***** Task material
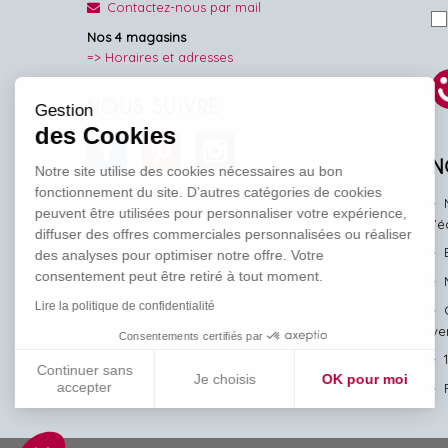
Contactez-nous par mail
Nos 4 magasins
=> Horaires et adresses
NOUS SUIVRE
Gestion
des Cookies
Facebook
Pinterest
Instagram
N
Notre site utilise des cookies nécessaires au bon
fonctionnement du site. D’autres catégories de cookies
peuvent être utilisées pour personnaliser votre expérience,
l'
diffuser des offres commerciales personnalisées ou réaliser
des analyses pour optimiser notre offre. Votre
consentement peut être retiré à tout moment.
Lire la politique de confidentialité
ve
Consentements certifiés par
Continuer sans
Je choisis
OK pour moi
accepter
Axeptio consent
Plateforme de Gestion du Consentement : Personnalisez vos Options
Notre plateforme vous permet d'adapter et de gérer vos paramètres de conf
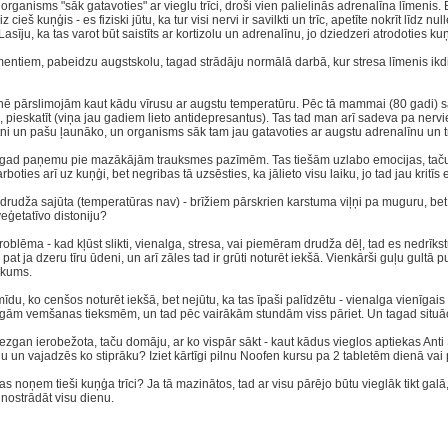
anisms "sāk gatavoties" ar vieglu trīci, droši vien palielinās adrenalīna līmenis. Bet 
ieš kuņģis - es fiziski jūtu, ka tur visi nervi ir savilkti un trīc, apetīte nokrīt līdz n
īju, ka tas varot būt saistīts ar kortizolu un adrenalīnu, jo dziedzeri atrodoties k
mentiem, pabeidzu augstskolu, tagad strādāju normālā darbā, kur stresa līmenis ikdi
menē pārslimojām kaut kādu vīrusu ar augstu temperatūru. Pēc tā mammai (80 gadi
s, pieskatīt (viņa jau gadiem lieto antidepresantus). Tas tad man arī sadeva pa nerv
un pašu ļaunāko, un organisms sāk tam jau gatavoties ar augstu adrenalīnu un trī
 tagad paņemu pie mazākājām trauksmes pazīmēm. Tas tiešām uzlabo emocijas, taču
boties arī uz kuņģi, bet negribas tā uzsēsties, ka jālieto visu laiku, jo tad jau kritīs e
rudža sajūta (temperatūras nav) - brīžiem pārskrien karstuma viļņi pa muguru, bet r
veģetatīvo distoniju?
lēma - kad kļūst slikti, vienalga, stresa, vai piemēram drudža dēļ, tad es nedrīkstu 
at ja dzeru tīru ūdeni, un arī zāles tad ir grūti noturēt iekšā. Vienkārši guļu gul
lkums.
u, ko cenšos noturēt iekšā, bet nejūtu, ka tas īpaši palīdzētu - vienalga vienīgais 
īgām vemšanas tieksmēm, un tad pēc vairākām stundām viss pāriet. Un tagad situāci
iezgan ierobežota, taču domāju, ar ko vispār sākt - kaut kādus vieglos aptiekas Anti
lu un vajadzēs ko stiprāku? Iziet kārtīgi pilnu Noofen kursu pa 2 tabletēm dienā vai 
kas noņem tieši kuņģa trīci? Ja tā mazinātos, tad ar visu pārējo būtu vieglāk tikt galā,
nostrādāt visu dienu.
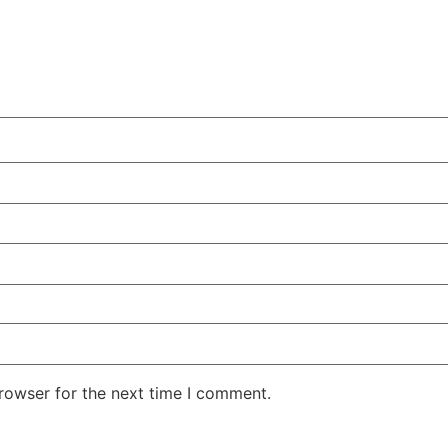
rowser for the next time I comment.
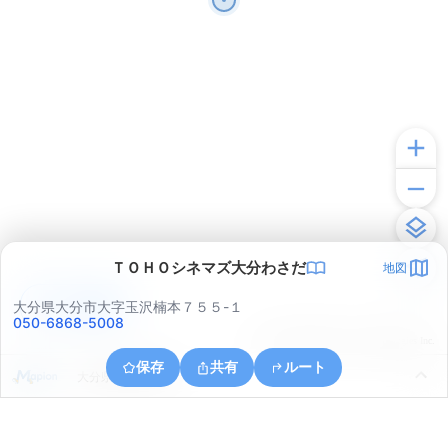
ＴＯＨＯシネマズ大分わさだ
地図
アプリで見る
大分県大分市大字玉沢楠本７５５-１
050-6868-5008
© ONE COMPATH © GeoTechnologies Inc.
保存
共有
ルート
大分県大分市岡川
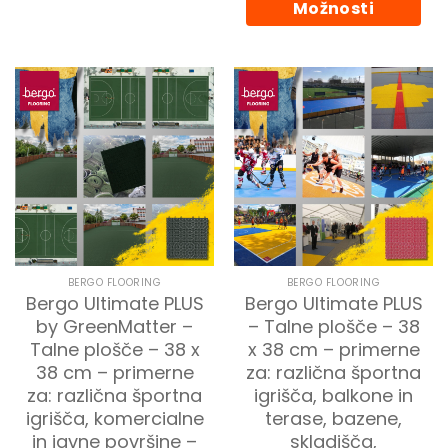
Možnosti
Ta
izdelek
ima
več
različic.
Možnosti
lahko
izberete
na
strani
izdelka
BERGO FLOORING
BERGO FLOORING
Bergo Ultimate PLUS
Bergo Ultimate PLUS
by GreenMatter –
– Talne plošče – 38
Talne plošče – 38 x
x 38 cm – primerne
38 cm – primerne
za: različna športna
za: različna športna
igrišča, balkone in
igrišča, komercialne
terase, bazene,
in javne površine –
skladišča,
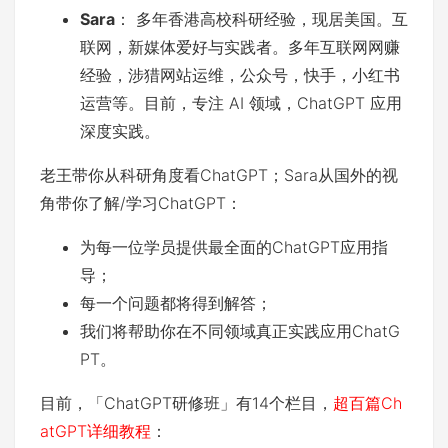
Sara
： 多年香港高校科研经验，现居美国。互
联网，新媒体爱好与实践者。多年互联网网赚
经验，涉猎网站运维，公众号，快手，小红书
运营等。目前，专注 AI 领域，ChatGPT 应用
深度实践。
老王带你从科研角度看ChatGPT；Sara从国外的视
角带你了解/学习ChatGPT：
为每一位学员提供最全面的ChatGPT应用指
导；
每一个问题都将得到解答；
我们将帮助你在不同领域真正实践应用ChatG
PT。
目前，「ChatGPT研修班」有14个栏目，
超百篇Ch
atGPT详细教程
：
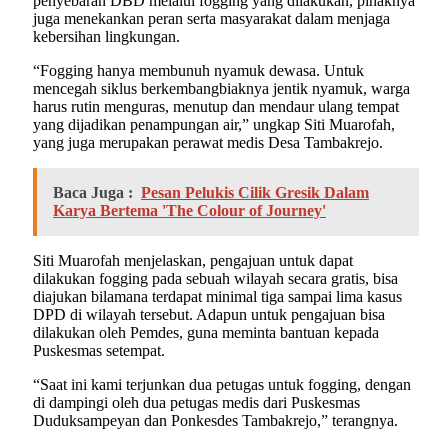
penyebaran DBD melalui fogging yang dilakukan, pihaknya
juga menekankan peran serta masyarakat dalam menjaga
kebersihan lingkungan.
“Fogging hanya membunuh nyamuk dewasa. Untuk
mencegah siklus berkembangbiaknya jentik nyamuk, warga
harus rutin menguras, menutup dan mendaur ulang tempat
yang dijadikan penampungan air,” ungkap Siti Muarofah,
yang juga merupakan perawat medis Desa Tambakrejo.
Baca Juga :
Pesan Pelukis Cilik Gresik Dalam
Karya Bertema 'The Colour of Journey'
Siti Muarofah menjelaskan, pengajuan untuk dapat
dilakukan fogging pada sebuah wilayah secara gratis, bisa
diajukan bilamana terdapat minimal tiga sampai lima kasus
DPD di wilayah tersebut. Adapun untuk pengajuan bisa
dilakukan oleh Pemdes, guna meminta bantuan kepada
Puskesmas setempat.
“Saat ini kami terjunkan dua petugas untuk fogging, dengan
di dampingi oleh dua petugas medis dari Puskesmas
Duduksampeyan dan Ponkesdes Tambakrejo,” terangnya.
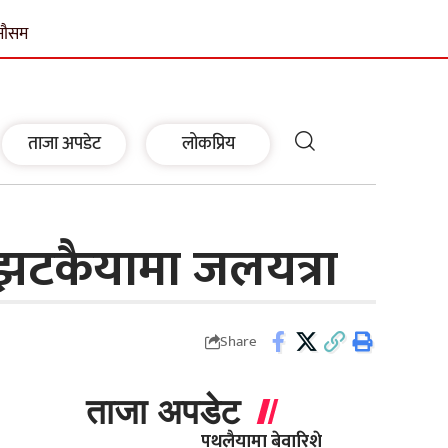
मौसम
ताजा अपडेट
लोकप्रिय
रिझटकैयामा जलयत्रा
Share
ताजा अपडेट
पथलैयामा बेवारिशे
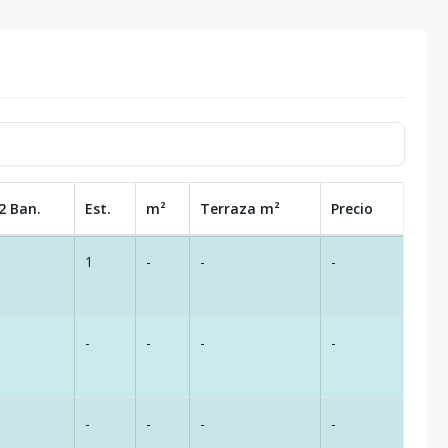
2 Ban.
Est.
m²
Terraza
m²
Precio
1
-
-
-
-
-
-
-
-
-
-
-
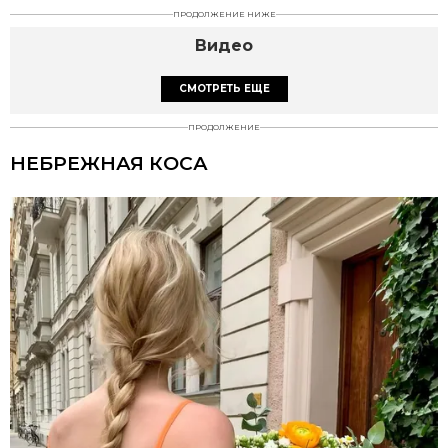
ПРОДОЛЖЕНИЕ НИЖЕ
Видео
СМОТРЕТЬ ЕЩЕ
ПРОДОЛЖЕНИЕ
НЕБРЕЖНАЯ КОСА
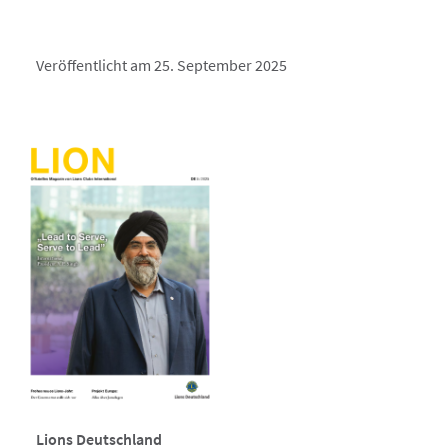
Veröffentlicht am 25. September 2025
Lions Deutschland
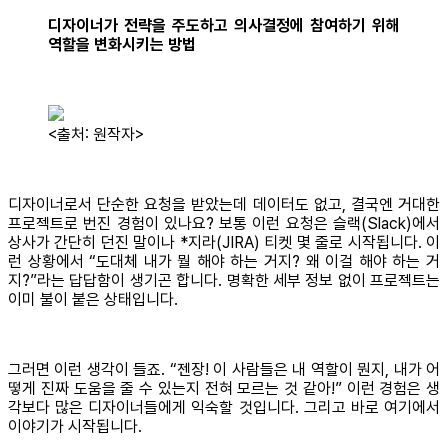
디자이너가 전략을 주도하고 의사결정에 참여하기 위해
역할을 변화시키는 방법
<출처: 원작자>
디자이너로서 단순한 요청을 받았는데 데이터도 없고, 결국엔 거대한
프로젝트로 번진 경험이 있나요? 보통 이런 요청은 슬랙(Slack)에서
상사가 간단히 던진 말이나 *지라(JIRA) 티켓 몇 줄로 시작됩니다. 이
런 상황에서 “도대체 내가 뭘 해야 하는 거지? 왜 이걸 해야 하는 거
지?”라는 답답함이 생기곤 합니다. 명확한 세부 정보 없이 프로젝트는
이미 불이 붙은 상태입니다.
그러면 이런 생각이 들죠. “젠장! 이 사람들은 내 역할이 뭔지, 내가 어
떻게 진짜 도움을 줄 수 있는지 전혀 모르는 것 같아!” 이런 경험은 생
각보다 많은 디자이너들에게 익숙할 것입니다. 그리고 바로 여기에서
이야기가 시작됩니다.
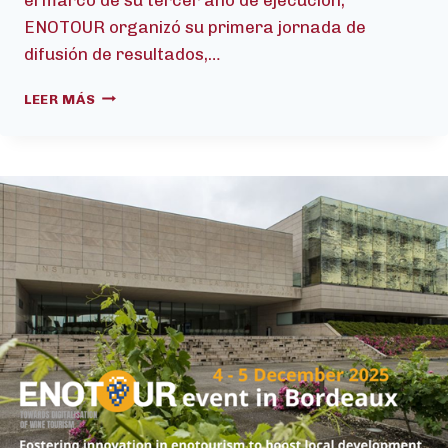
ENOTOUR organizó su primera jornada de
difusión de resultados,…
ENOTOUR
LEER MÁS
CELEBRA
SU
PRIMER
ACTO
DE
DIFUSIÓN
DE
RESULTADOS
EN
BURDEOS
PARA
PROMOVER
LA
INNOVACIÓN
Y
EL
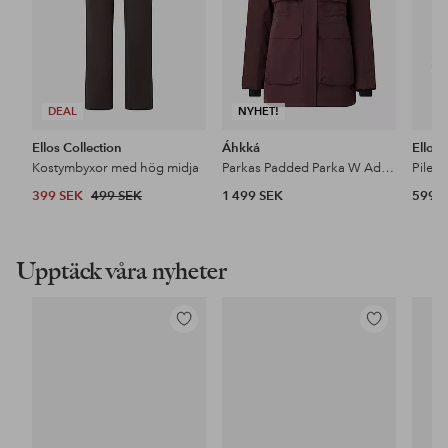
DEAL
NYHET!
Ellos Collection
Áhkká
Ellos
Kostymbyxor med hög midja
Parkas Padded Parka W Adjustable Waist
Pileja
399 SEK
499 SEK
1 499 SEK
599 
Upptäck våra nyheter
Lägg
Lägg
till
till
i
i
favoriter
favoriter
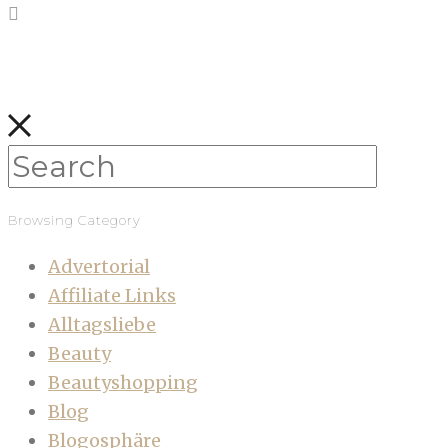
Browsing Category
Advertorial
Affiliate Links
Alltagsliebe
Beauty
Beautyshopping
Blog
Blogosphäre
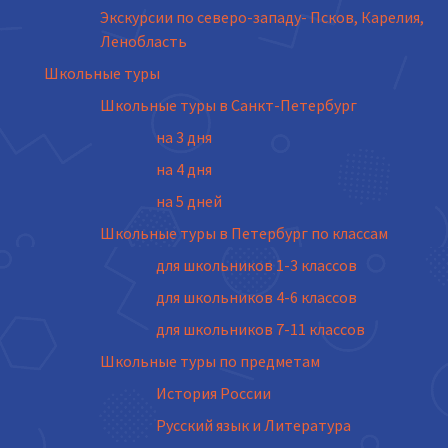
Экскурсии по северо-западу- Псков, Карелия,
Ленобласть
Школьные туры
Школьные туры в Санкт-Петербург
на 3 дня
на 4 дня
на 5 дней
Школьные туры в Петербург по классам
для школьников 1-3 классов
для школьников 4-6 классов
для школьников 7-11 классов
Школьные туры по предметам
История России
Русский язык и Литература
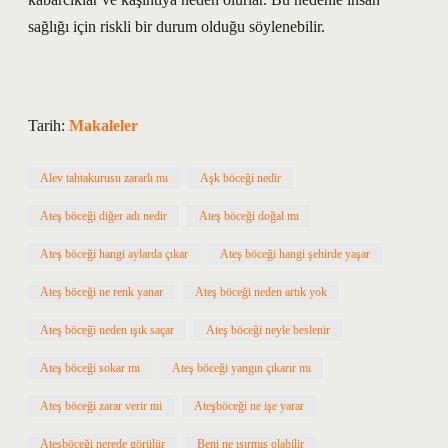
sağlığı için riskli bir durum olduğu söylenebilir.
Tarih:
Makaleler
Alev tahtakurusu zararlı mı
Aşk böceği nedir
Ateş böceği diğer adı nedir
Ateş böceği doğal mı
Ateş böceği hangi aylarda çıkar
Ateş böceği hangi şehirde yaşar
Ateş böceği ne renk yanar
Ateş böceği neden artık yok
Ateş böceği neden ışık saçar
Ateş böceği neyle beslenir
Ateş böceği sokar mı
Ateş böceği yangın çıkarır mı
Ateş böceği zarar verir mi
Ateşböceği ne işe yarar
Ateşböceği nerede görülür
Beni ne ısırmış olabilir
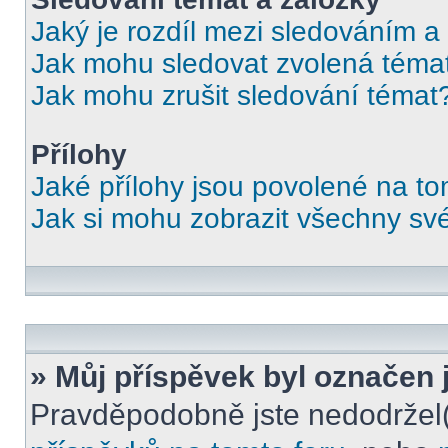
Jaký je rozdíl mezi sledováním a
Jak mohu sledovat zvolená téma
Jak mohu zrušit sledování témat
Přílohy
Jaké přílohy jsou povolené na to
Jak si mohu zobrazit všechny své
» Můj příspěvek byl označen 
Pravděpodobně jste nedodržel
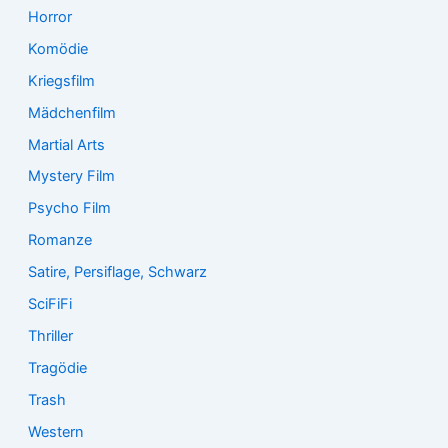
Horror
Komödie
Kriegsfilm
Mädchenfilm
Martial Arts
Mystery Film
Psycho Film
Romanze
Satire, Persiflage, Schwarz
SciFiFi
Thriller
Tragödie
Trash
Western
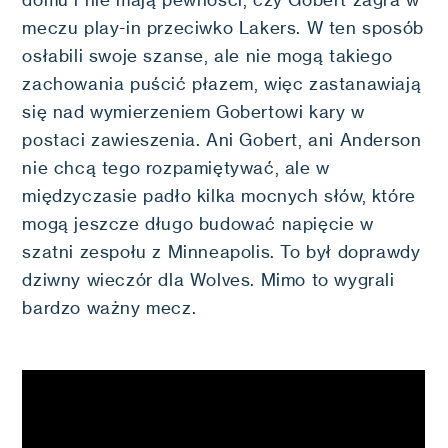
domu i nie mają pewności, czy Gobert zagra w
meczu play-in przeciwko Lakers. W ten sposób
osłabili swoje szanse, ale nie mogą takiego
zachowania puścić płazem, więc zastanawiają
się nad wymierzeniem Gobertowi kary w
postaci zawieszenia. Ani Gobert, ani Anderson
nie chcą tego rozpamiętywać, ale w
międzyczasie padło kilka mocnych słów, które
mogą jeszcze długo budować napięcie w
szatni zespołu z Minneapolis. To był doprawdy
dziwny wieczór dla Wolves. Mimo to wygrali
bardzo ważny mecz.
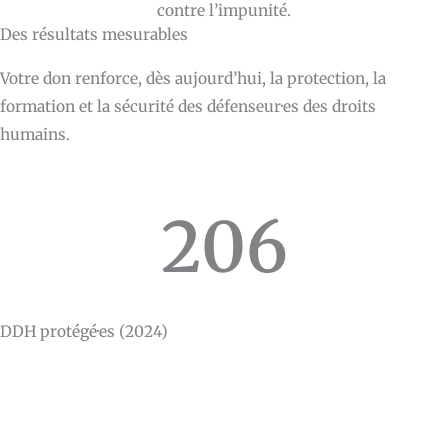
contre l’impunité.
Des résultats mesurables
Votre don renforce, dès aujourd’hui, la protection, la
formation et la sécurité des défenseur·es des droits
humains.
206
DDH protégé·es (2024)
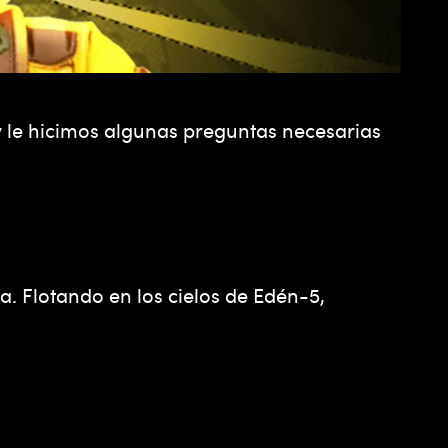
y le hicimos algunas preguntas necesarias
. Flotando en los cielos de Edén-5,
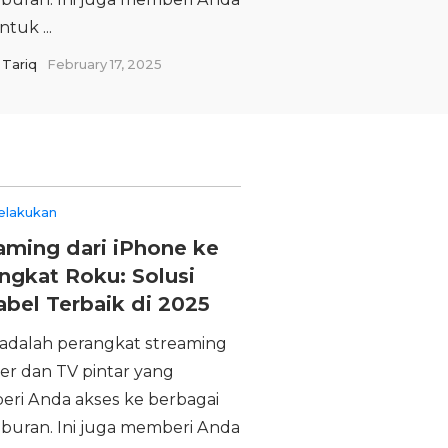
ntuk ...
Tariq
February 17, 2025
elakukan
aming dari iPhone ke
ngkat Roku: Solusi
abel Terbaik di 2025
adalah perangkat streaming
er dan TV pintar yang
ri Anda akses ke berbagai
hiburan. Ini juga memberi Anda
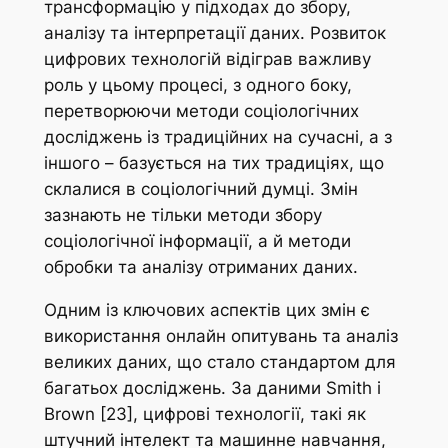
трансформацію у підходах до збору,
аналізу та інтерпретації даних. Розвиток
цифрових технологій відіграв важливу
роль у цьому процесі, з одного боку,
перетворюючи методи соціологічних
досліджень із традиційних на сучасні, а з
іншого – базується на тих традиціях, що
склалися в соціологічний думці. Змін
зазнають не тільки методи збору
соціологічної інформації, а й методи
обробки та аналізу отриманих даних.
Одним із ключових аспектів цих змін є
використання онлайн опитувань та аналіз
великих даних, що стало стандартом для
багатьох досліджень. За даними Smith і
Brown [23], цифрові технології, такі як
штучний інтелект та машинне навчання,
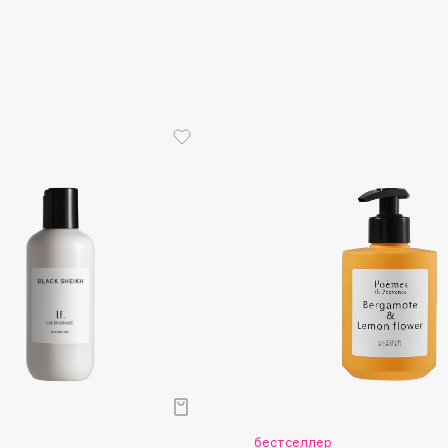
Consly
Corimo
CosRX
Cottolina
Crescina
Cunzite
Curaprox
р
бестселлер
**********
(What is expected)
Rewrite the records starting at the line containing "contre l’impunité." and ending at the line containing "Flotando en los", changing "mesurables" to "concrets" and keeping everything else the same. Leave the pictures out of your answer.

(Output below)
contre l’impunité.
Des résultats concrets
Votre don renforce, dès aujourd’hui, la protection, la
formation et la sécurité des défenseur·es des droits
humains.
206
DDH protégé·es (2024)
y le hicimos algunas preguntas necesarias
. Flotando en los cielos de Edén-5,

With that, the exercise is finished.